ILOCA, Chile - The powerful tsunami that swept a string of coastal fishing villages out to sea a week ago carried away boats, tackle and engines too, and traumatised fishermen are now "scared of the sea." The wreckage along the 20 kilometres of southern coast hit by three gigantic waves a week ago Saturday is among the worst wreaked by the mega 8.8 quake, one of the biggest ever on record.
Blue-eyed and sunburned, Mamerto Jara Faria, 53 and a father of four, stands listlessly gazing out to sea by his bombed-out house. "What's going to become of us?" he says.

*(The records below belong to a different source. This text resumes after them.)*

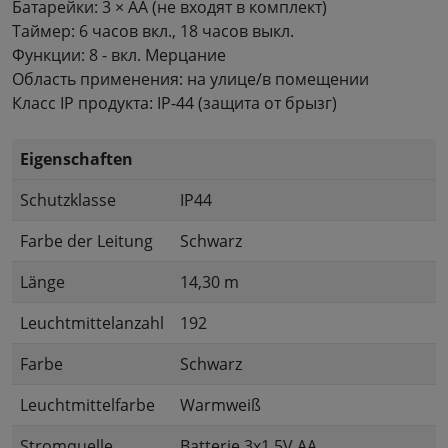
Батарейки: 3 × AA (не входят в комплект)
Таймер: 6 часов вкл., 18 часов выкл.
Функции: 8 - вкл. Мерцание
Область применения: на улице/в помещении
Класс IP продукта: IP-44 (защита от брызг)
Eigenschaften
Schutzklasse
IP44
Farbe der Leitung
Schwarz
Länge
14,30 m
Leuchtmittelanzahl
192
Farbe
Schwarz
Leuchtmittelfarbe
Warmweiß
Stromquelle
Batterie 3x1,5V AA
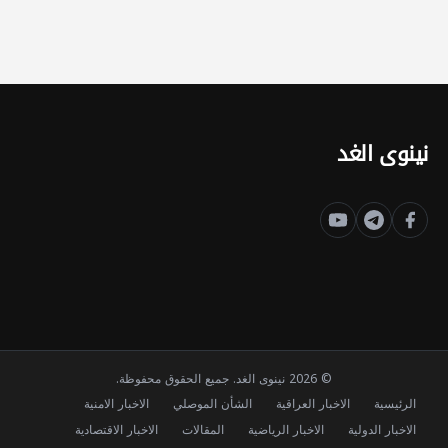
نينوى الغد
© 2026 نينوى الغد. جميع الحقوق محفوظة.
الرئيسية
الاخبار العراقية
الشأن الموصلي
الاخبار الامنية
الاخبار الدولية
الاخبار الرياضية
المقالات
الاخبار الاقتصادية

Not a single person died along this coast, a special police investigator told AFP, but the sea swallowed one of Chile's three main fishing centres, a key industry.
"We thank God we're alive," said Francisco Rivera Cespedes, the 39-year-old former head of the 300-strong local fishermen's association as he supervises a hand-out of relief sent by fishermen from other parts - a consignment of disposable nappies, crates of water and biscuits.
"Many are saying they no longer want to fish, they're scared of the sea now," he said. "But that's what we do - fish!".
Piled high along both sides of the straight coastal road stand a jumble of mangled fridges and beds, stray computers, power lines and muddied rags. Twisted circus caravans and vehicles from the Circo Montini lie near the remains of a fair ground.
Rescue-workers this week saved lions and monkeys brought to entertain summer holidayers enjoying the seaside in hotels and bungalows, many built by fishermen for extra cash.
But in the dead of night, high waves powered hundreds of meters inland, literally sweeping away entire houses that now lie tumbled on their sides far from where they stood, or were hollowed out in the middle when waves crashed in and out.
"That's ours, over there, it used to be here," said Graciela Corea, 74.
Most people are homeless, and most sleep in tents. By day they pick through the rubble for hidden banknotes, mementos, or anything usable.
At night they sleep on high ground in the surrounding hills.
Survivors recount how people scrambled up the hillside minutes after the quake. "We'd been told it could happen here, after the one in Asia," Corea said. "Never, never in my whole life here had I seen one."
Thanks to the full moon that night, everyone went quickly, screaming "Run! Run! The sea's coming!"
"There was a long silence after the quake," she said. "I saw the first wave. It made a noise like a huge machine crunching wood. A few minutes went by, then the second wave came, the most violent."
More than 200 aftershocks - as strong as 6.8 and 6.2 on Friday - are traumatising Chileans already in shock.
Maria Yarce Jara, who waited three days before finding the strength to come down to the sea to see the state of her damaged house, said she cannot close her eyes at night. "It has been days since I slept."
By day, she and husband Francisco, and the children and grandchildren - they took to the hills with only a pack of nappies for a 3-month baby when the tsunami struck - camp close to their house to make sure nobody makes off with the little left inside.
By night they climb the hill.
"We're worried about the future," she said. "For now, Chileans from all over are bringing us food, water and clothing."
"But a few weeks down the road, people may forget us and how can we make out if we have no boat, no way of earning a living?"
President-elect Sebastian Pinera, who will be sworn into office next week, on March 11, toured the coastal distaster zone this week, and South Korean officials too came by promising help.
"We want to work though we're terrified of the water," said Francisco Jara. "But people say there's little chance of another tsunami like this for another 100 years, so we will return. We can't hang around uselessly like this much longer."